Host Jeremy branded Mark “a truly ghastly person” and said that he is “clearly a stalker.” Referencing the cue card scene, Jeremy said that it is presented within the movie as “somehow exciting or sympathetic.”
And the people of Twitter have a similar stance, with one person writing: “Oh look, it's Love Actually, that charming festive romantic comedy film where Andrew Lincoln plays a stalker.”
Another tweet reads: “The cue cards stunt in Love Actually is absolutely psychotic.” Someone else asked: “What is up with the dude in Love Actually confessing his love to Kira Knightly (aka his BEST FRIEND’s wife) via cue cards??? what an insane thing to do why put this in a movie.”
Another person said: “Why do ppl think that scene in love actually is romantic with the cue cards… the man is fucking over his best friend and tempting his wife to cheat on him….”

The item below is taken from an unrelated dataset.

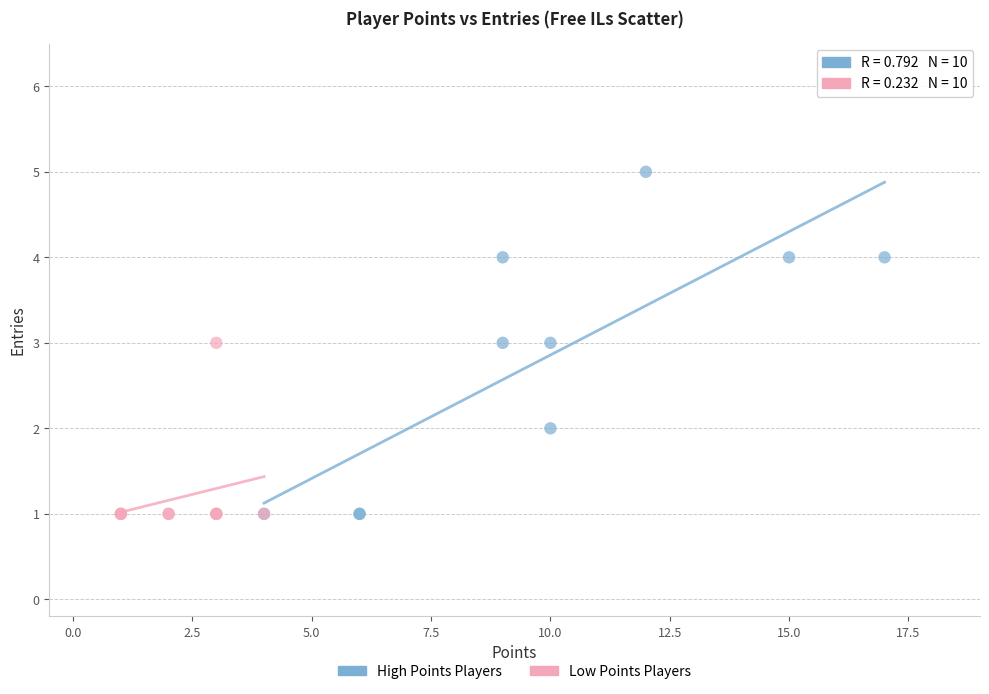

Which series has the widest spread of Y values?

High Points Players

But while it is undeniably weird of Mark to have made that video of Juliet, it’s worth pointing out that he wasn’t exactly spying through their windows to get the footage. It was a public place and Juliet knew that she was being filmed, which definitely makes it at least a little bit less creepy.
As mentioned, Mark initially explains his edit of the wedding footage as “self-preservation,” which suggests that allowing himself to indulge in his crush on his best friend’s partner in this ultimately harmless way is what has stopped him from being emotionally hurt by the unrequited love thus far.
In modern times, Mark would probably be able to achieve this same goal by looking at Juliet’s Instagram page. But in the pre–social media era of 2003, he didn’t have easy access to photos and videos of Juliet, and while I should reiterate that taking matters into his own hands is definitely dubious, it certainly isn’t as sinister as the critics make it out to be.
And unless you can honestly say that you have never looked at your crush’s socials, you’re probably more similar to Mark than you realize.
Now, as for the cue cards, what a lot of people appear to forget about this moment is that at this stage Juliet has seen the video, and Mark hasn’t really said anything to her about it.
In fact, it’d arguably be more problematic for that to have happened only for Mark to never address it; he owes Juliet an explanation of sorts, which means that this scene isn’t without reason and certainly isn’t a reflection of Mark trying to steal his friend’s wife.
It is painfully obvious that Mark never had any intention of sharing his feelings for Juliet with her until he was caught out in spectacular fashion, and even when he does he makes a point of saying that he is telling her “without hope or agenda.”
Mark doesn’t plan for Juliet to leave Peter for him, nor does he hope that she will — he is just facing the embarrassment head-on and giving Juliet the answers that she deserves.
After all, what’s the one thing weirder than finding out that your husband’s best friend only filmed you on your wedding day? That would probably be your husband’s best friend never actually acknowledging what happened and nobody quite knowing exactly where they stand.
Mark’s confession needed to happen in order for both him and Juliet to get closure and move on from that horribly awkward moment together, and the determination in Mark telling himself "enough now" as he walks away suggests that he intends to draw a line under the whole thing and finally move on with his life.
And the fact that the movie ends with Mark accompanying Peter and Juliet to meet their friend at the airport one month later implies that this is exactly what he was able to do, and that there is no ill feeling or tension between any of the characters.
All in all, while some of Mark’s behavior is questionable in Love Actually, he certainly isn’t the Christmas villain that he is made out to be — and there is only one thing left to say when it comes to this annual slander: Enough. Enough now.